Vatican and Hungarian officials have insisted Francis was not snubbing Hungary by staying for such a short time, noting that the Hungarian church and state only invited him to close out an international conference on the Eucharist on Sunday.

It was at the end of that Mass that Francis urged Hungarians to remain steadfast in their religious roots, but not in a defensive way that closed them off from the rest of the world and the needs of others.

“Religious sentiment has been the lifeblood of this nation, so attached to its roots,” he said.

“Yet the cross, planted in the ground, not only invites us to be well-rooted, it also raises and extends its arms toward everyone.”

He said Hungarians should stay firm in their roots while “opening ourselves to the thirst of the men and women of our time”.

“My wish is that you be like that: rounded and open, rooted and considerate,” he said.


People wait for the arrival of Pope Francis to celebrate Mass in Heroes’ Square in Budapest (Vadim Ghirda/AP)

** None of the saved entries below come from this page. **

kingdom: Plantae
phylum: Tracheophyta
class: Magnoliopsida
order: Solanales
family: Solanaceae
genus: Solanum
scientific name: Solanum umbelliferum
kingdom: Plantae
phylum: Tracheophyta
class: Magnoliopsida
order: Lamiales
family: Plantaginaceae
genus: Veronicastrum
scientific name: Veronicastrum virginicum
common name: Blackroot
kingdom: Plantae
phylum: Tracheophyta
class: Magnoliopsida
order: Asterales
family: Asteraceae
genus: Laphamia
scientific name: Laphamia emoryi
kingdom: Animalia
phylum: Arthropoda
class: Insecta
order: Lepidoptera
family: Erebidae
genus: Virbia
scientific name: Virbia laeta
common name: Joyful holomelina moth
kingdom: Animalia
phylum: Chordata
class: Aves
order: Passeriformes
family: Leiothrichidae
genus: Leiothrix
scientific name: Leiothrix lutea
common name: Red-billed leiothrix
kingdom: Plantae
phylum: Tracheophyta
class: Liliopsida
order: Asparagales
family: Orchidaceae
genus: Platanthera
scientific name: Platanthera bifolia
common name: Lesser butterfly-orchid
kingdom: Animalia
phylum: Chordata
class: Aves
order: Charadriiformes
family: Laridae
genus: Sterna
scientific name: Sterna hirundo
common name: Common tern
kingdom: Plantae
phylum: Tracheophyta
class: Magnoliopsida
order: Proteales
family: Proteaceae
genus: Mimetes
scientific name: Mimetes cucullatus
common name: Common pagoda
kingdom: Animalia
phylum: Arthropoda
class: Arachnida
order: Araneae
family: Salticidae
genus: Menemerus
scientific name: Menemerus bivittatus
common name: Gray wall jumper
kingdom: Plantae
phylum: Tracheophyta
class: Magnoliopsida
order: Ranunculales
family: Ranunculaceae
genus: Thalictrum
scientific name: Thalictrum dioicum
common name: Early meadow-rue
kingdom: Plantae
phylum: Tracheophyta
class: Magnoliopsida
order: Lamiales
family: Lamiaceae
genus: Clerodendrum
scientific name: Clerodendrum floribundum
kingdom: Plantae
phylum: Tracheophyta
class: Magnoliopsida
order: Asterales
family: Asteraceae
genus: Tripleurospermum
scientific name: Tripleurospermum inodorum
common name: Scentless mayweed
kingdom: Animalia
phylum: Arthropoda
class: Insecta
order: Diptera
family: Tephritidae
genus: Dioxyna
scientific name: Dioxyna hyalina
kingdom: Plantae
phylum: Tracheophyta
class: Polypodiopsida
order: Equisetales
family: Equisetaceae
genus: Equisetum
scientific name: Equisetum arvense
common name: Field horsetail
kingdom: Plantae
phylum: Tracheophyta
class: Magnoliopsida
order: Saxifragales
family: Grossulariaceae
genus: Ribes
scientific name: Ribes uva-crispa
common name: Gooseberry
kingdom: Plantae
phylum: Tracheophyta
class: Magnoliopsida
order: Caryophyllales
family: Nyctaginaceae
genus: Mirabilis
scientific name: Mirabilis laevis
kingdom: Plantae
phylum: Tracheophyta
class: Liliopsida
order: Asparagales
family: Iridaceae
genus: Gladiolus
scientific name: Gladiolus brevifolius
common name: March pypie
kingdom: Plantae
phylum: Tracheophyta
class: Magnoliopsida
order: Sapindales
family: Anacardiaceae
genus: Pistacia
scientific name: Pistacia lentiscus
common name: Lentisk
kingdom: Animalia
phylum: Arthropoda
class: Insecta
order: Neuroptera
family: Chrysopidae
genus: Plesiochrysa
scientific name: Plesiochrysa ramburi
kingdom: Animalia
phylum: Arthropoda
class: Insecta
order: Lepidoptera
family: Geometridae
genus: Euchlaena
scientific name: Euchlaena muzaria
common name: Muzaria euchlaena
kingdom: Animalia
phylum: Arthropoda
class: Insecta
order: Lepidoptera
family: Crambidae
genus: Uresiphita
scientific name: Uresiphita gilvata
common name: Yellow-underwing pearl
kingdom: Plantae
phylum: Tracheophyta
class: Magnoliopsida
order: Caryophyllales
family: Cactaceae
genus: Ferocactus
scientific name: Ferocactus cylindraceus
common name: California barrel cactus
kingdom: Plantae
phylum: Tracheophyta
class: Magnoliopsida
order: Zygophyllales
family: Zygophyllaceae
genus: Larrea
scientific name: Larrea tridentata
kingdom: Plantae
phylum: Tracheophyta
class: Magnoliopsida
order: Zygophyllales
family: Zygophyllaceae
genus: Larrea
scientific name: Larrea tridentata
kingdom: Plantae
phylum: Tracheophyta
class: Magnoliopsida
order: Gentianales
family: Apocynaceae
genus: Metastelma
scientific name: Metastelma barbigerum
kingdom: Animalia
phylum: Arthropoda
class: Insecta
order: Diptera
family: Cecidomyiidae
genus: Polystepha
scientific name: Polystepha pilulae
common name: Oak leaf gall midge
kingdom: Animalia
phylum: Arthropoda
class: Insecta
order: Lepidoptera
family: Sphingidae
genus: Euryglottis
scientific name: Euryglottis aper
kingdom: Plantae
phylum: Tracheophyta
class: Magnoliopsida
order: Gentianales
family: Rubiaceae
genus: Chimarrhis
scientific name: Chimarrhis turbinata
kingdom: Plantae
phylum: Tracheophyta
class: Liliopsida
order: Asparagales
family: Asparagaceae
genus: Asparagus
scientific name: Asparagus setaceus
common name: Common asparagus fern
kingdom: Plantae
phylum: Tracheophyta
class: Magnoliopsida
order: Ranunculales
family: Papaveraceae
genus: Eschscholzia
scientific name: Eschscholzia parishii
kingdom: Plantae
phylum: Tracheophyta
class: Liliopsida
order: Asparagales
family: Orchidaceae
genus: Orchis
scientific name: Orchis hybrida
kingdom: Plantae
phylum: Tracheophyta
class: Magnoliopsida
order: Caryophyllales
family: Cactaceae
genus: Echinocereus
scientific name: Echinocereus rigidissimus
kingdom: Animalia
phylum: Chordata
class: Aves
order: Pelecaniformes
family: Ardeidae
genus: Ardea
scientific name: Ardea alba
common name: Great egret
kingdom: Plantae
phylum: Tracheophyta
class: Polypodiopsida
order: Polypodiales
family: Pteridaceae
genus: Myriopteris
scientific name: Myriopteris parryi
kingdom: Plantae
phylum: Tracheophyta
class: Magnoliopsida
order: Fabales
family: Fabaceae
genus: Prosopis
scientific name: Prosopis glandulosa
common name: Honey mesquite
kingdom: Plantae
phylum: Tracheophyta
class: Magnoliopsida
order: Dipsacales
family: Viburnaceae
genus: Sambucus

Later in the morning, Francis apologised to a gathering of Christian and Jewish leaders that he had to deliver his speech sitting down.

In his remarks to them, he warned against a resurgence of anti-Semitism in Europe, saying it was a “fuse which must not be allowed to burn”.

The Argentine pope called for Christians, Jews and people of other faiths to commit themselves to promoting greater fraternity “so that outbursts of hatred that would destroy that fraternity will never prevail”.

Hungary’s large Jewish population was devastated during the closing months of the Second World War, with more than 550,000 Jewish deaths.

The country’s government under Mr Orban has been accused of trafficking in veiled anti-Semitic stereotypes, largely aimed at Hungarian-born American financier and philanthropist George Soros, who the government frequently accuses of meddling in the country’s internal affairs.